- [Assignment]
Copy every line from the records below that carries the word "down".

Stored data
============
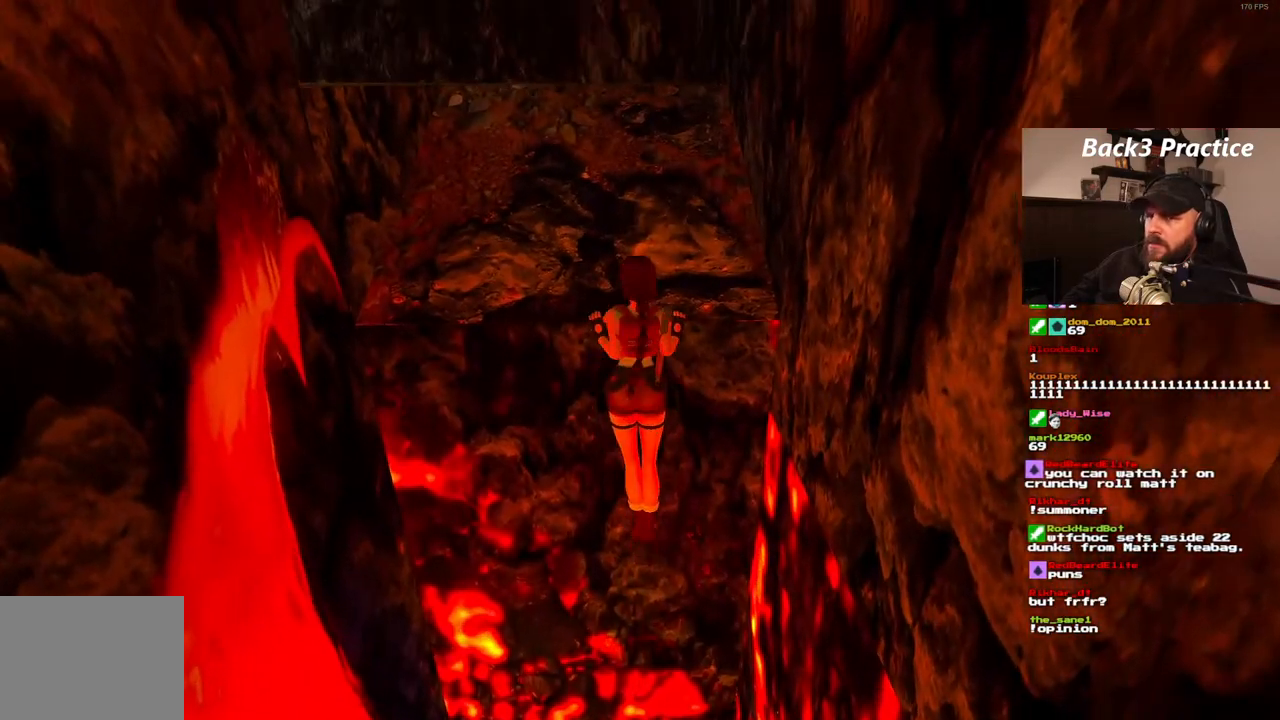
{"dt_ms": 500, "buttons": [], "left_stick": "center", "right_stick": "center"}
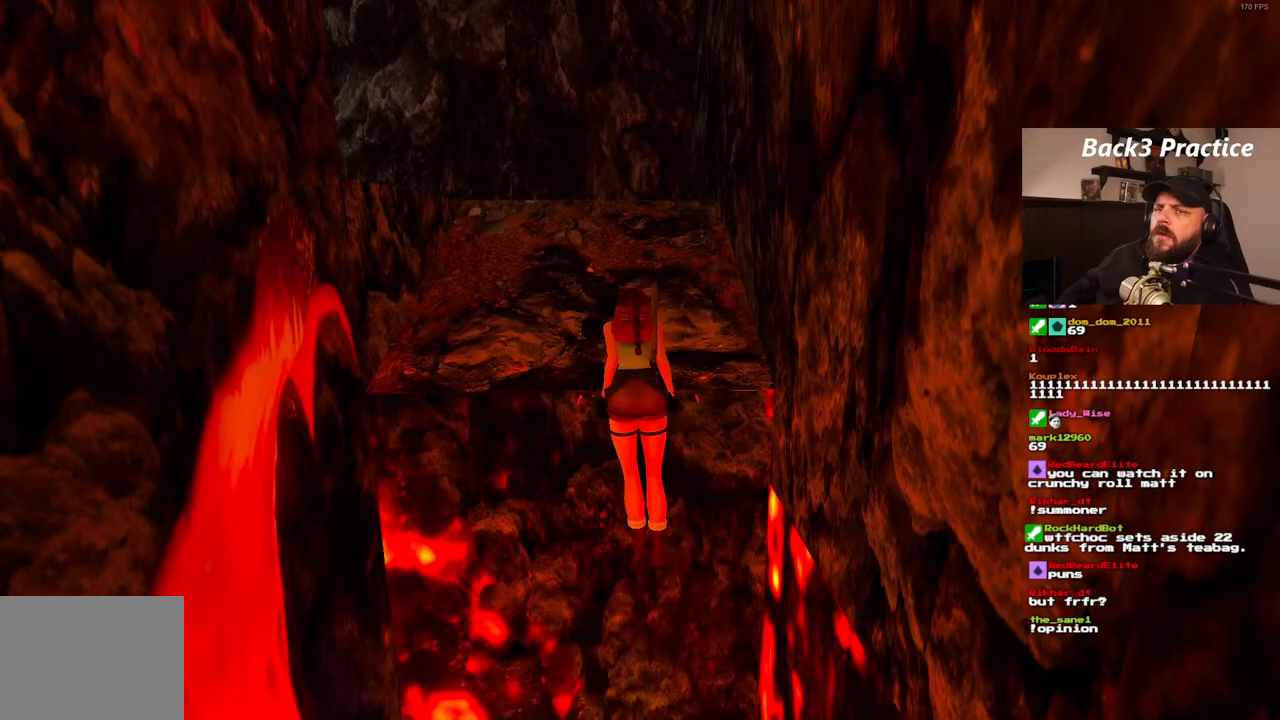
{"dt_ms": 500, "buttons": [], "left_stick": "center", "right_stick": "center"}
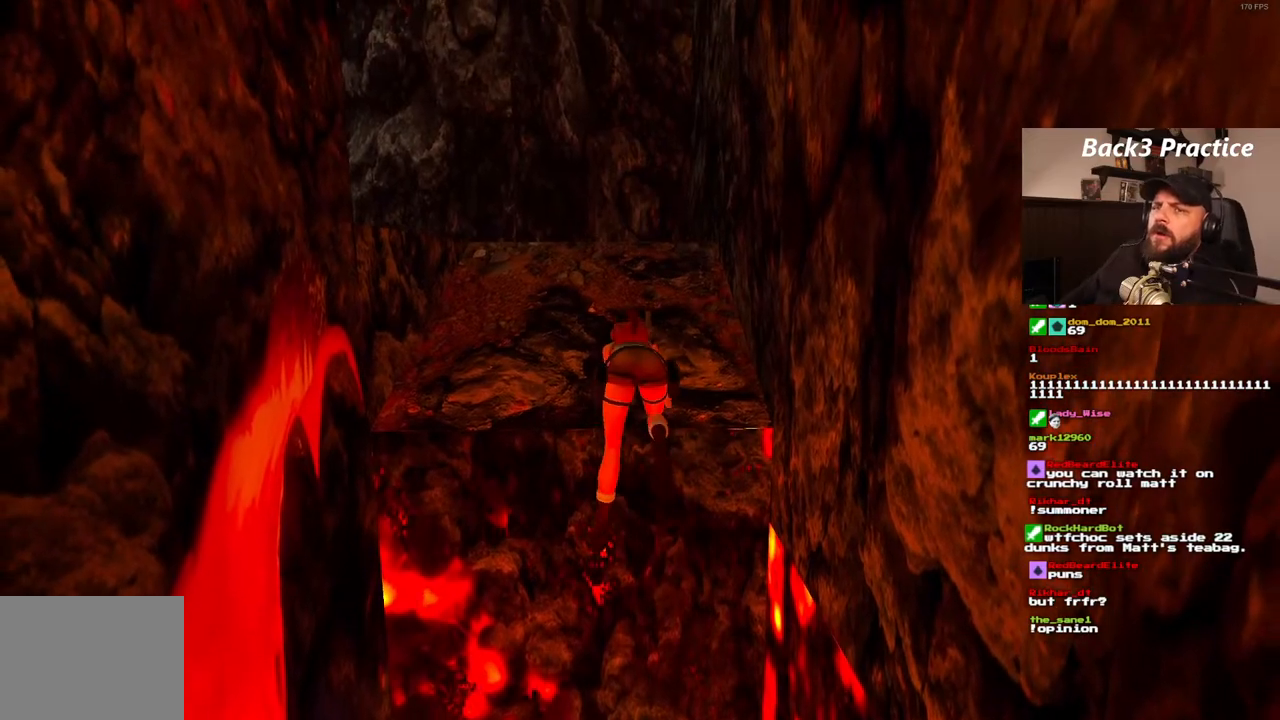
{"dt_ms": 500, "buttons": [], "left_stick": "center", "right_stick": "center", "events": []}
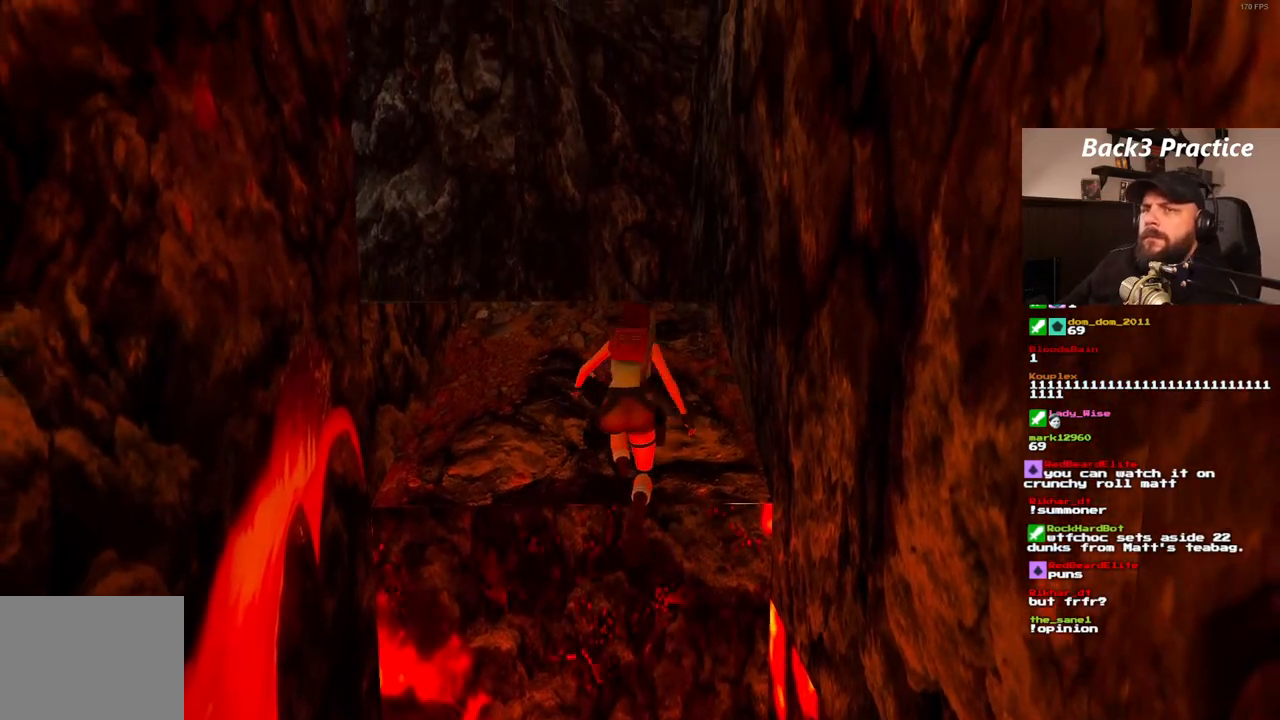
{"dt_ms": 500, "buttons": [], "left_stick": "center", "right_stick": "center", "events": []}
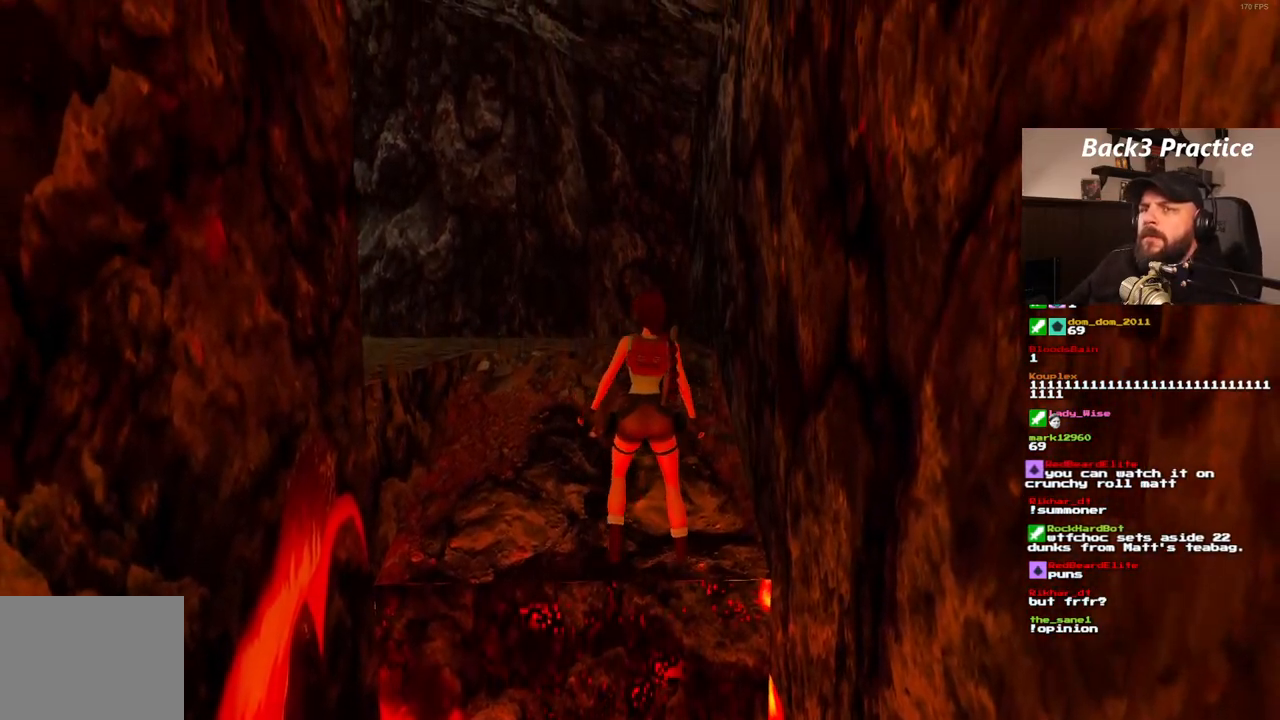
{"dt_ms": 500, "buttons": ["DPAD_UP", "DPAD_LEFT"], "left_stick": "center", "right_stick": "center", "events": [[17, "DPAD_UP", "down"], [167, "DPAD_LEFT", "down"]]}
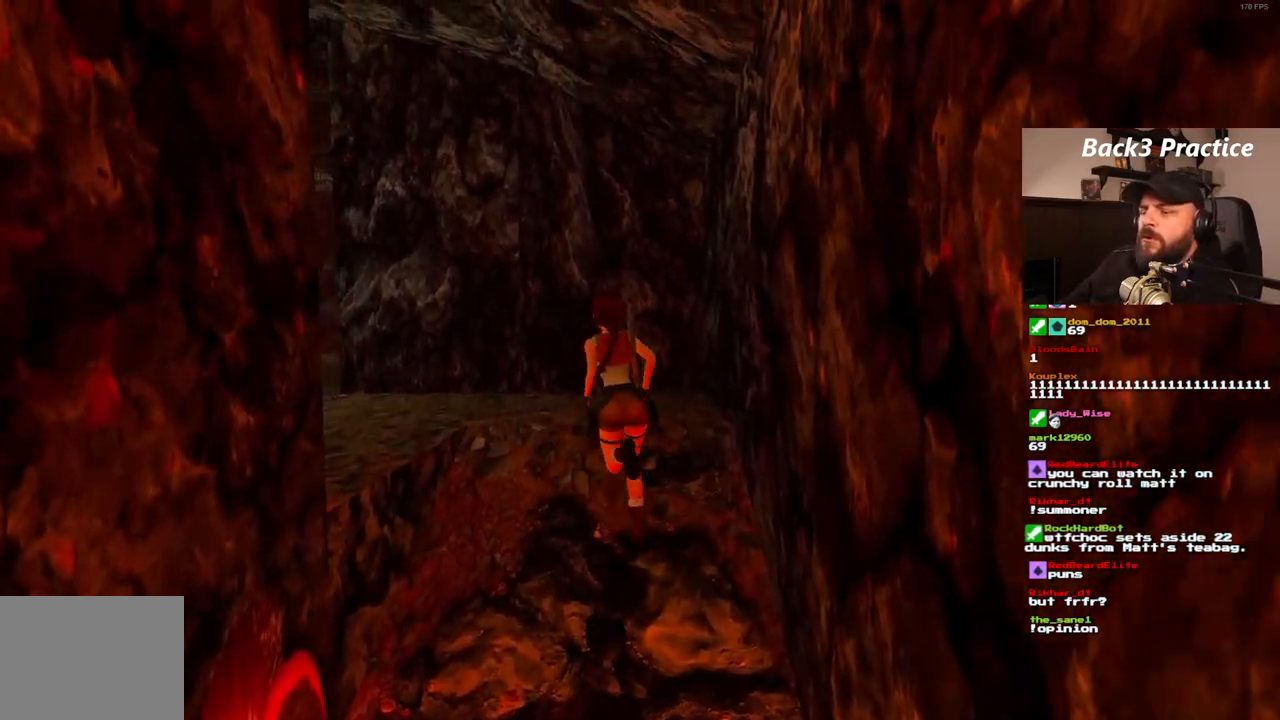
{"dt_ms": 500, "buttons": ["DPAD_UP", "DPAD_LEFT"], "left_stick": "center", "right_stick": "center", "events": [[150, "DPAD_LEFT", "up"], [317, "DPAD_LEFT", "down"]]}
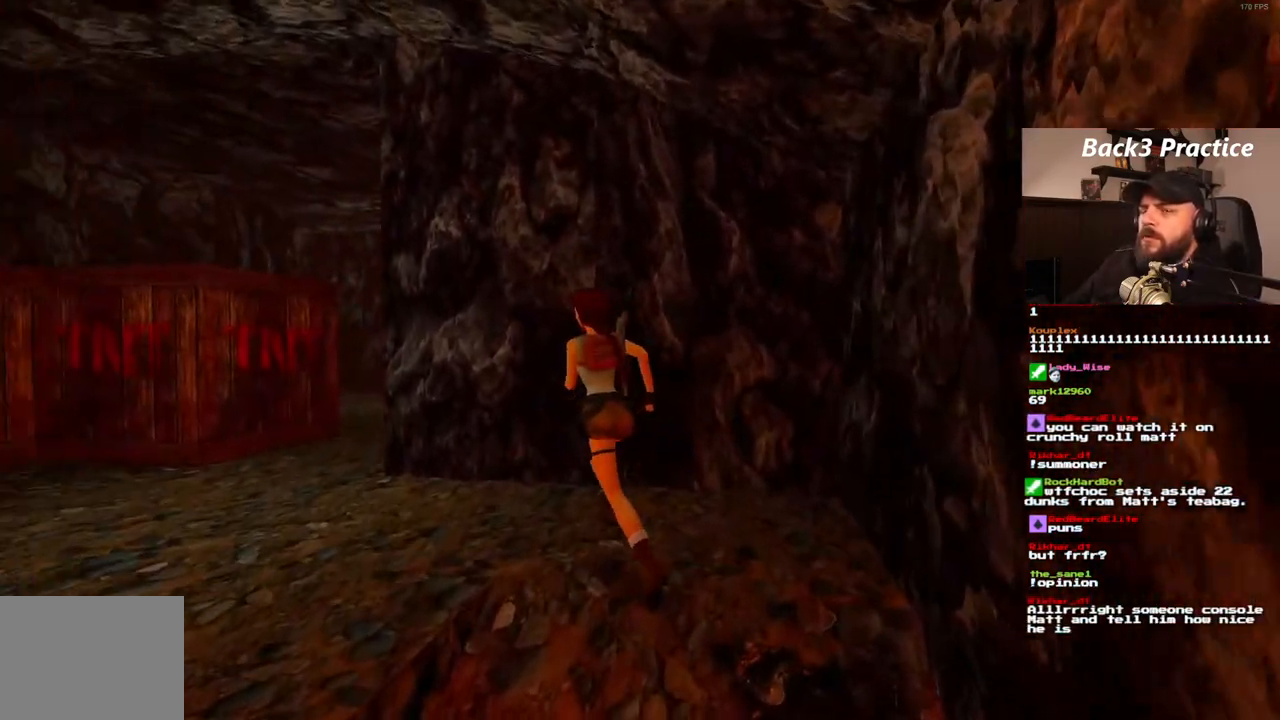
{"dt_ms": 500, "buttons": ["DPAD_UP"], "left_stick": "center", "right_stick": "center", "events": [[450, "DPAD_LEFT", "up"]]}
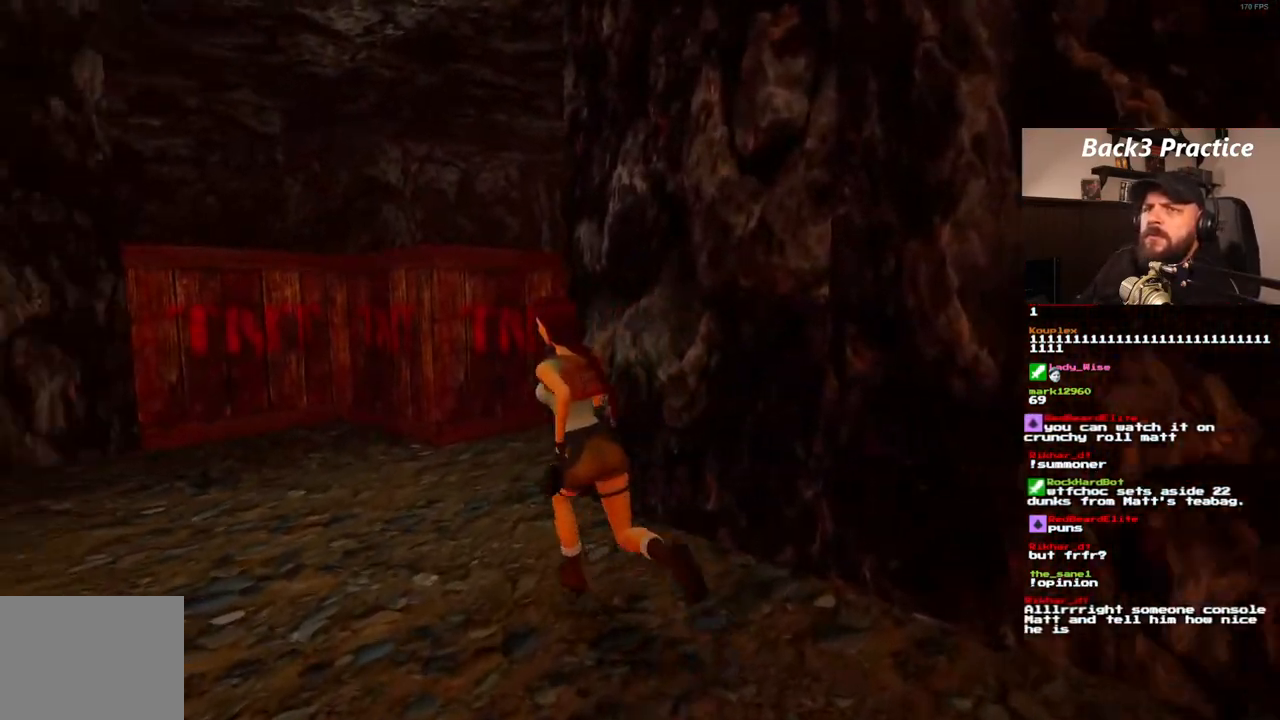
{"dt_ms": 500, "buttons": ["DPAD_UP", "DPAD_RIGHT"], "left_stick": "center", "right_stick": "center", "events": [[17, "DPAD_RIGHT", "down"]]}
============
- [Reply to the exercise]
{"dt_ms": 500, "buttons": ["DPAD_UP", "DPAD_LEFT"], "left_stick": "center", "right_stick": "center", "events": [[17, "DPAD_UP", "down"], [167, "DPAD_LEFT", "down"]]}
{"dt_ms": 500, "buttons": ["DPAD_UP", "DPAD_LEFT"], "left_stick": "center", "right_stick": "center", "events": [[150, "DPAD_LEFT", "up"], [317, "DPAD_LEFT", "down"]]}
{"dt_ms": 500, "buttons": ["DPAD_UP", "DPAD_RIGHT"], "left_stick": "center", "right_stick": "center", "events": [[17, "DPAD_RIGHT", "down"]]}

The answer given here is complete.